__EXCERPTED TEXT__:
- Born: 26 August 1917 Bonn, German Empire
- Died: 28 December 1995 (aged 78) Kampen, Germany
- Occupations: Literary scholar; Editor;
- Organizations: Free University of Berlin; Georg-August-Universität Göttingen; University of Bremen; University of Bern;
- Awards: Sigmund Freud Prize

= Walther Killy =

German literary scholar

Walther Killy (26 August 1917 – 28 December 1995) was a German literary scholar who specialised in poetry, especially that of Friedrich Hölderlin and Georg Trakl. He taught at the Free University of Berlin, the Georg-August-Universität Göttingen, as founding rector of the University of Bremen, as visiting scholar at the University of California and Harvard University, and at the University of Bern. He became known as editor of literary encyclopedias, the Killy Literaturlexikon and the Deutsche Biographische Enzyklopädie.

== Life ==
Killy was born in Bonn, the son of the lawyer Leo Killy. He studied German, and wrote his doctoral thesis Die Überlieferung der Gedichte Hölderlins, about the tradition of poems by Friedrich Hölderlin, with Julius Petersen in 1940. Killy and his father encouraged Petersen and Friedrich Beißner in Weimar to produce a historical-critical edition of Hölderlin's works, planned to appear in time for the Hölderlin anniversary year 1943. Since Hölderlin was held in high esteem during the Nazi era, this undertaking received broad official support.

When Killy returned from being a prisoner of war in Colorado, he received his doctorate from the Eberhard-Karls-Universität Tübingen on 19 March 1948 with a dissertation entitled Bild und Mythe in Hölderlin's Poems (Image and myth in Hölderlin's poems). Three years later, he received his habilitation at the Free University of Berlin (FU) with a textual critic of Hölderlin's novel Hyperion. In 1955, Killy was appointed professor for German Studies at the FU. He moved to the Georg-August-Universität Göttingen in 1961. Elected as its rector for the academic year 1967/68, he lectured about poems by the young Bertolt Brecht in his Rector's speech. In 1966, he was elected a member of the Akademie der Wissenschaften zu Göttingen.

From 1968 to 1970, he was chairman of the founding committee of the University of Bremen (founding rector). He was a visiting scholar at the University of California and at Harvard University in 1969. In 1971, he moved to the University of Bern. From 1978 to 1985, he was director of the research program of the Herzog August Bibliothek in Wolfenbüttel. He was a member of the Braunschweigische Wissenschaftliche Gesellschaft 1979. He was awarded the Niedersachsenpreis for journalism in 1983, and the Sigmund Freud Prize for academic prose in 1990.

[Extracted records]
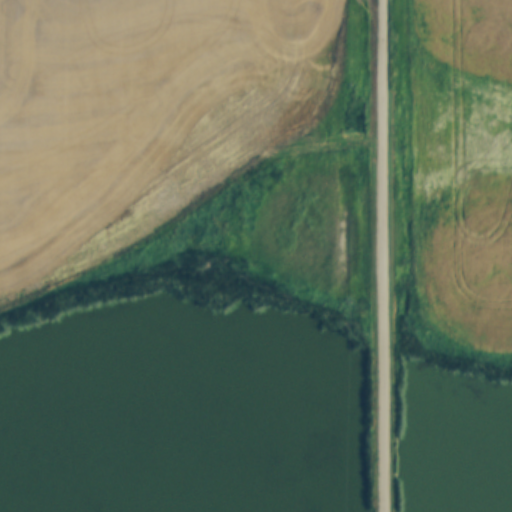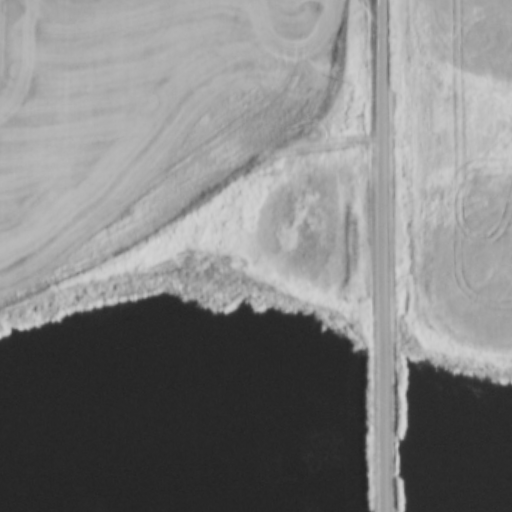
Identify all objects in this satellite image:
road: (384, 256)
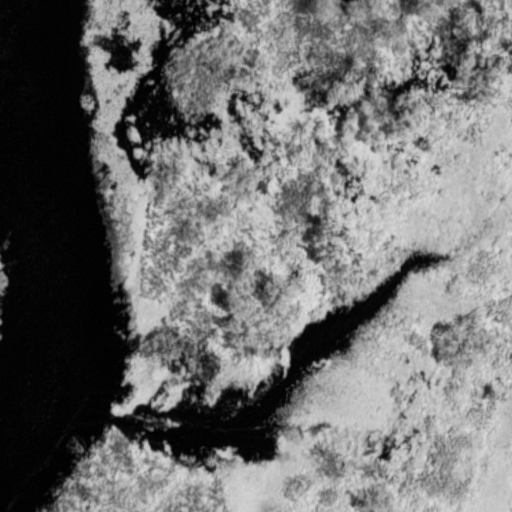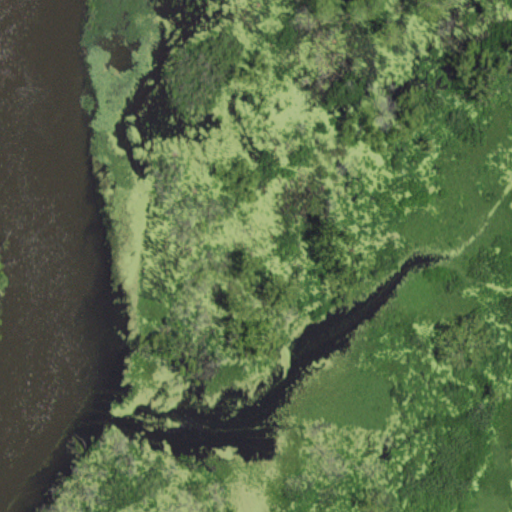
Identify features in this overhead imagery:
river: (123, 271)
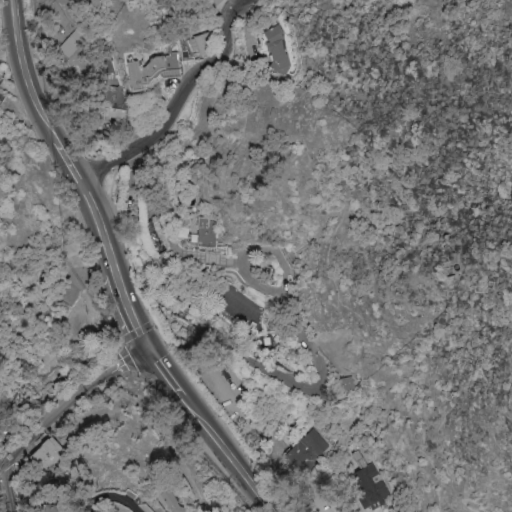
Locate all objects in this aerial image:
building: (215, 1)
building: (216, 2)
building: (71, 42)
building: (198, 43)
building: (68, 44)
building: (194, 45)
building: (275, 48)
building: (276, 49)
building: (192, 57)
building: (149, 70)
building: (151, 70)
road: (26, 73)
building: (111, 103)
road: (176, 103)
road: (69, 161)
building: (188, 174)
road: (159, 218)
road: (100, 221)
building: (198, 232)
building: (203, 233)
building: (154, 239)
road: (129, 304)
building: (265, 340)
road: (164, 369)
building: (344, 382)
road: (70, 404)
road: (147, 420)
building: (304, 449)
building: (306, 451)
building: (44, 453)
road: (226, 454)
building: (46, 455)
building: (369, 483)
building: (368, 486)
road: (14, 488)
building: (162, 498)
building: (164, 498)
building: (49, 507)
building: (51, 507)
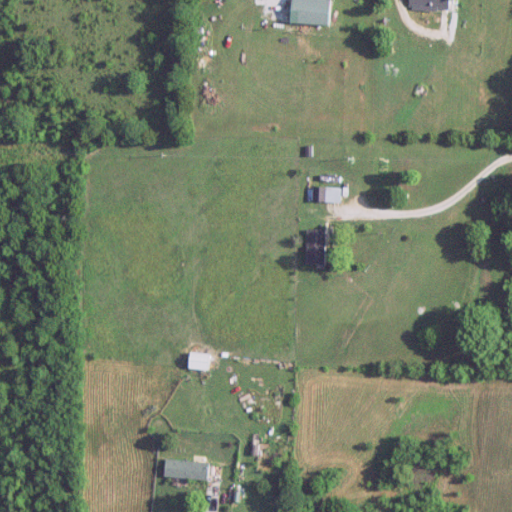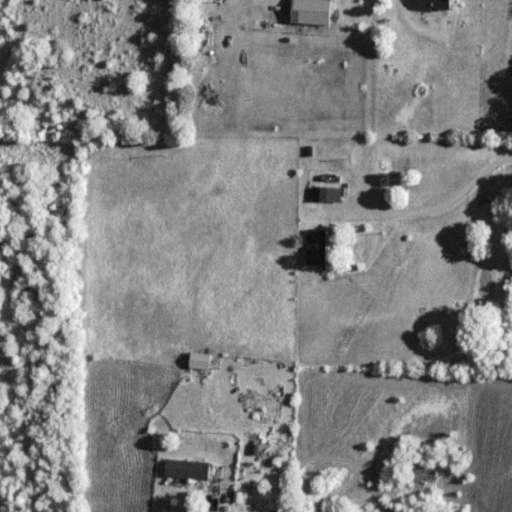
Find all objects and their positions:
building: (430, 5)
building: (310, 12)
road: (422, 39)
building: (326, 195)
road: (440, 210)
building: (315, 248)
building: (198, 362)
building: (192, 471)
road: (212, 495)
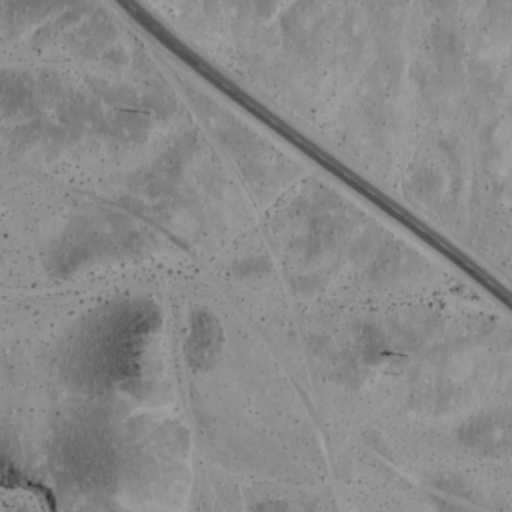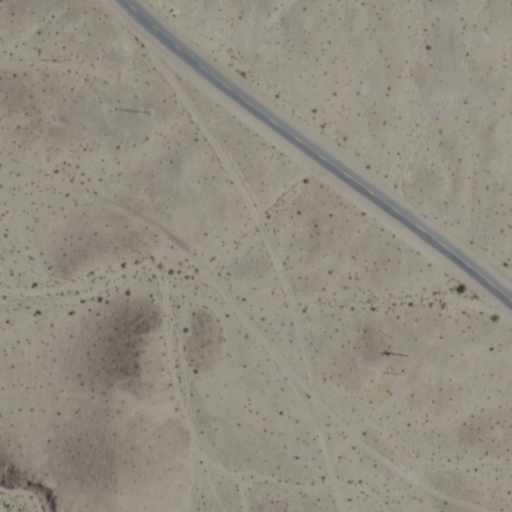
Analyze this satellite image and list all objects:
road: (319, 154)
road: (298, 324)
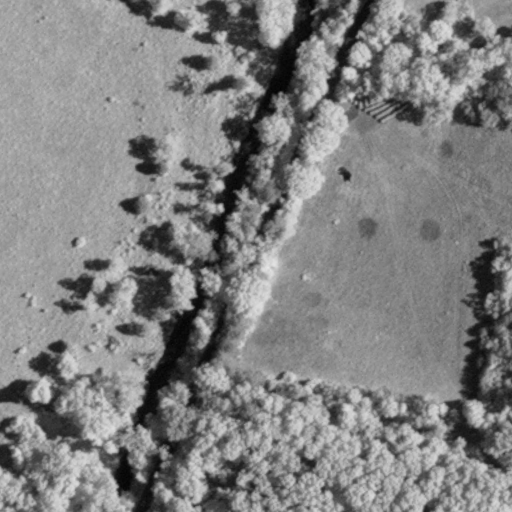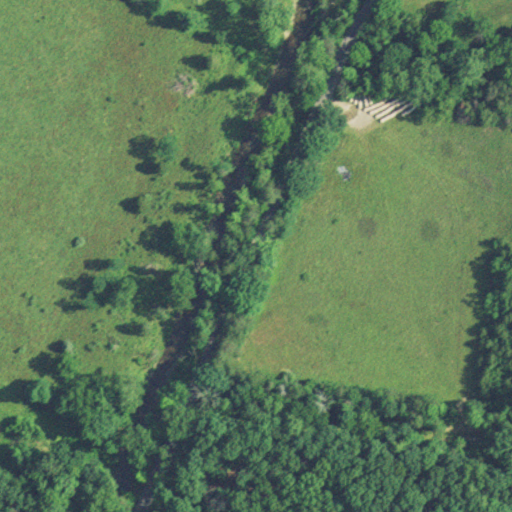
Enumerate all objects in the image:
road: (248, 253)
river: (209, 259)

__GIVEN PROBLEM 1__: Set down the passage of the Walther Killy text starting with "From 1968 to" and going on through "prose in 1990.".
__GIVEN PROBLEM 2__: How would you resume the text on Walther Killy from the point where it stops?

__EXERCISE RESPONSE 1__:
From 1968 to 1970, he was chairman of the founding committee of the University of Bremen (founding rector). He was a visiting scholar at the University of California and at Harvard University in 1969. In 1971, he moved to the University of Bern. From 1978 to 1985, he was director of the research program of the Herzog August Bibliothek in Wolfenbüttel. He was a member of the Braunschweigische Wissenschaftliche Gesellschaft 1979. He was awarded the Niedersachsenpreis for journalism in 1983, and the Sigmund Freud Prize for academic prose in 1990.

__EXERCISE RESPONSE 2__:
Killy died at the age of 78 in Kampen, Sylt.

In 1996, the library of the Otto von Guericke University Magdeburg acquired the Killy's private library. The unique collection contains 6414 titles from the publication years 1557 to 1995. Part of the Killy Library is one of the most valuable Paul Celan collections in Europe with many dedicatory copies, and a copy of the 1698 first edition of Poetische Wälder by Christian Gryphius. All publications of this library are available in the catalogue of the university library.

== Publisher ==
Killy was editor of many compendia and anthologies as well as initiator and organiser of encyclopaedias, including Bertelsmann's Literaturlexikon (Literary Encyclopedia), known as "Der Killy". Since 2008, a completely revised new edition has been published by Walter de Gruyter. Killy was also a contributor to the Stuttgart Hölderlin Edition edited by Friedrich Beißner and co-editor of the works of Georg Trakl.

== Publications ==
- Erinnerungen an Frankreich in den Kriegsjahren 1942–44 / Walther Killy; Anton Lüpkes; Wilhelmine Siefkes (typed manuscript)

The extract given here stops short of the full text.